The Ford Fiesta's success story is about as vast as the budgets of a premier league football club these days. It just goes on and on.
A few of the headline facts include: over 4.5 million sold in the UK since the car first went on sale in 1976, over a million of the current generation sold since 2008, a staggering 60 awards won for the outgoing model and it's been the UK's most popular car for almost a decade.
Longer and wider than the car it replaces, one of the first things you'll notice in the new Fiesta is that interior space is much improved, especially for rear passengers, which now have 16mm more legroom. Boot space is also up on the previous car to 292 litres - that's bigger than the Vauxhall Corsa but smaller than the Skoda Fabia, Seat Ibiza and new Volkswagen Polo.
If you're expecting the Fiesta's growth spurt to come with a ramp up in pricing you're going to be pleasantly surprised here. With a starting price of £12,715, the new Fiesta is actually slightly cheaper than the outgoing model.
The bulk of Fiesta sales are predicted to be for the 1.0-litre 100hp EcoBoost, which is under the bonnet of our test car here. Headline figures of 97g/km CO2 and 65.7mpg combined impress, while the 100hp and 170Nm of torque provide enough oomph to accelerate the supermini from 0-62mph in 10.5 seconds.

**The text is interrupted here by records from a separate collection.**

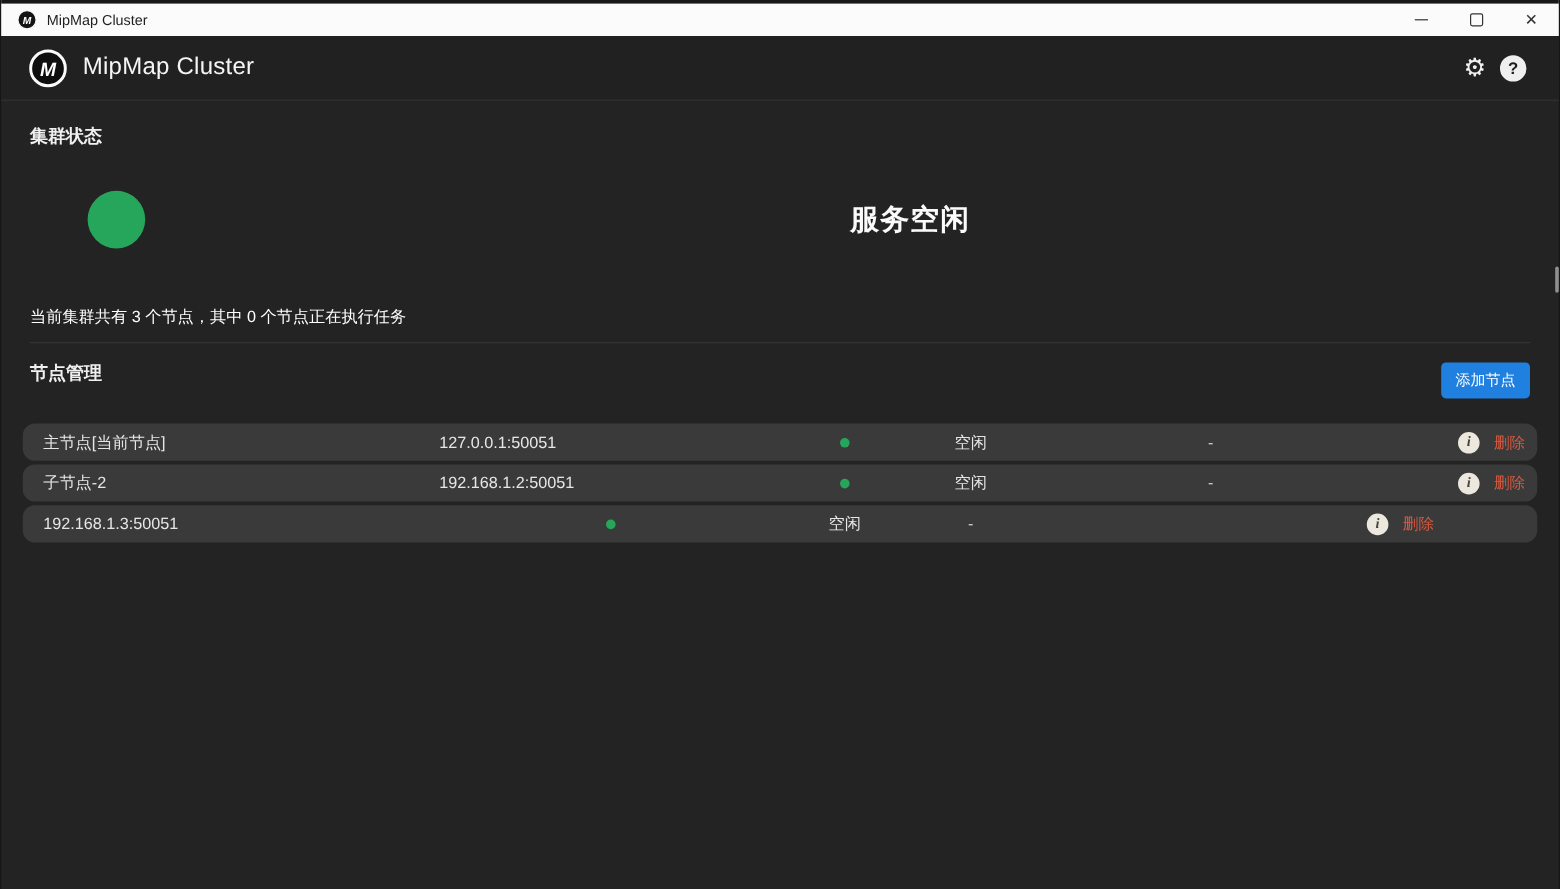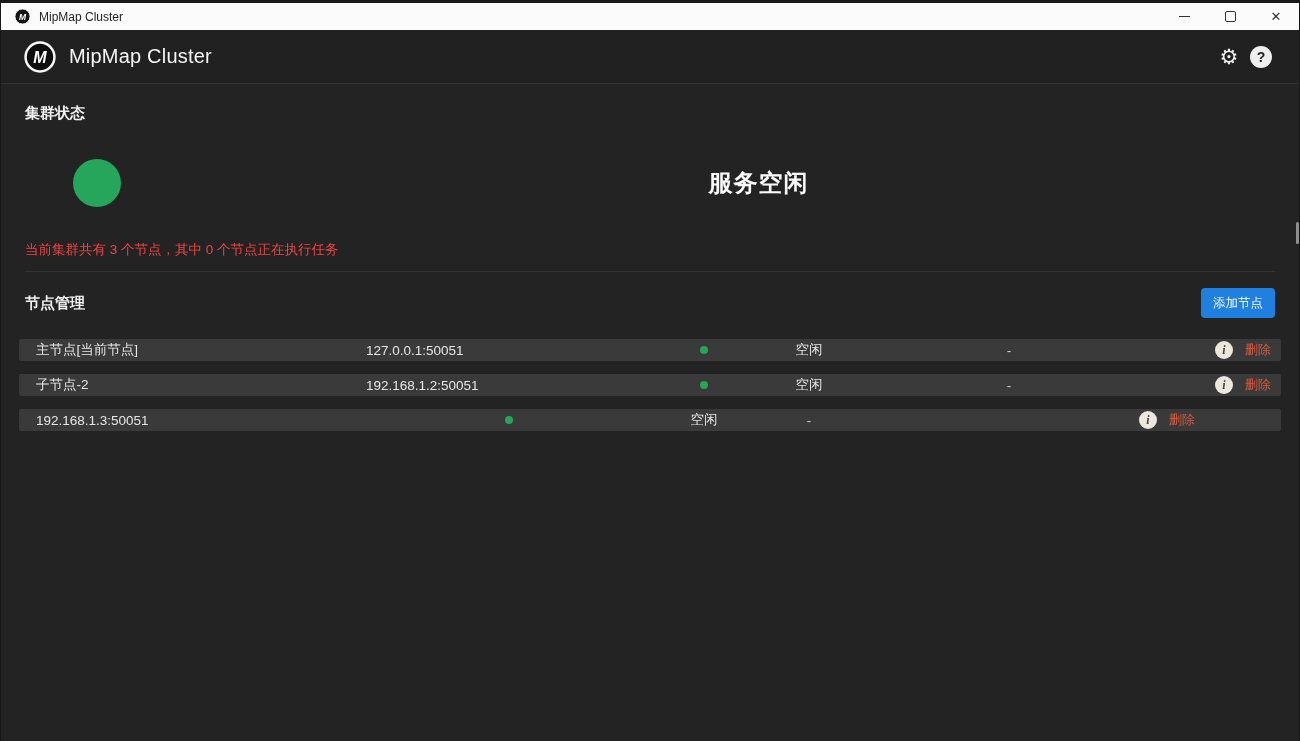--- a/index.html
+++ b/index.html
@@ -44,32 +44,32 @@
   .content { flex:1; padding:0 24px; }
   .section-title { font-size:15px; font-weight:700; color:#f0f0f0; }
 
   .section-cluster { padding-top:20px; border-bottom:1px solid #333; padding-bottom:12px; }
   .status-panel { display:flex; align-items:center; height:100px; margin-top:10px; }
   .status-circle {
     width:48px; height:48px; border-radius:50%; margin-left:48px; flex:0 0 auto;
   }
   .status-center { flex:1; text-align:center; padding-left:90px; }
   .status-text { font-size:24px; font-weight:700; color:#fafafa; letter-spacing:1px;margin-left:31px; }
-  .summary { margin-top:8px; font-size:13.5px; color:#ef4444; }
+  .summary { margin-top:22px; font-size:13.5px; color:#ffffff; }
 
   .section-nodes { padding-top:16px; }
-  .section-head { display:flex; align-items:center; justify-content:space-between; }
+  .section-head { display:flex; justify-content:space-between; }
   .add-btn {
     border:none; border-radius:4px; color:#fff; font-size:12.5px;
     height:30px; padding:0 12px; cursor:pointer; font-family:inherit;
   }
 
   .node-table { margin:21px -6px 0; }
   .node-row {
-    height:22px; margin-bottom:13px; background:#3a3a3a; border-radius:2px;
+    height:31px; margin-bottom:3px; background:#3a3a3a; border-radius:10px;
     display:grid; grid-template-columns:330px 320px 70px 140px 260px 1fr auto;
     align-items:center; font-size:13.5px; color:#e6e6e6;
   }
   .cell-name, .cell-address { padding-left:17px; }
   .cell-dot { display:flex; justify-content:center; }
   .node-dot { width:8px; height:8px; border-radius:50%; }
   .cell-status, .cell-task { text-align:center; }
   .cell-task { color:#cfcfcf; }
   .cell-actions { display:flex; align-items:center; gap:12px; padding-right:10px; }
   .info-circle {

On the whole, the Fiesta is as good to drive as its predecessor; the handling is sharp, there's lots of grip on offer, ride comfort is very good and the car is great fun when you find yourself on a local deserted B road. The steering, although a fraction lighter than before, is quick to respond and provides ample feedback.
There's also plenty of the latest driver assistance systems introduced depending on the trim you choose, including a semi-autonomous parking system, blind-spot monitoring, lane-keeping aids and adaptive cruise control, plus the Fiesta is the first Ford to come equipped with pedestrian detection, a new system that can also be used at night.
The fabrics and materials around the cabin are much improved, and the dashboard is also thankfully less cluttered than before; that said, there's still a few cheap plastics lurking, and the Polo and Ibiza offer more polished interiors overall.
Zetec is predicted to remain the most popular trim in the line-up and take around 55% of total sales. Standard kit isn't as generous as rivals, however, with key equipment like cruise control, rain-sensing wipers and parking sensors only available as standard on higher-trimmed cars.
On the whole-life costs front, the Fiesta is very competitive against its rivals - our car here posts an impressive 31.6% residual value that few can compete with, while running costs are among the best in the sector.
Overall, the new Fiesta brings greater practicality, more advanced tech and an uplift in interior quality alongside those competitive whole-life cost figures. Are there more polished well-rounded superminis on the market offering higher quality and more value for money? Yes, but I have no doubt this latest version of the supermini has all the tools needed to continue to be a sales success.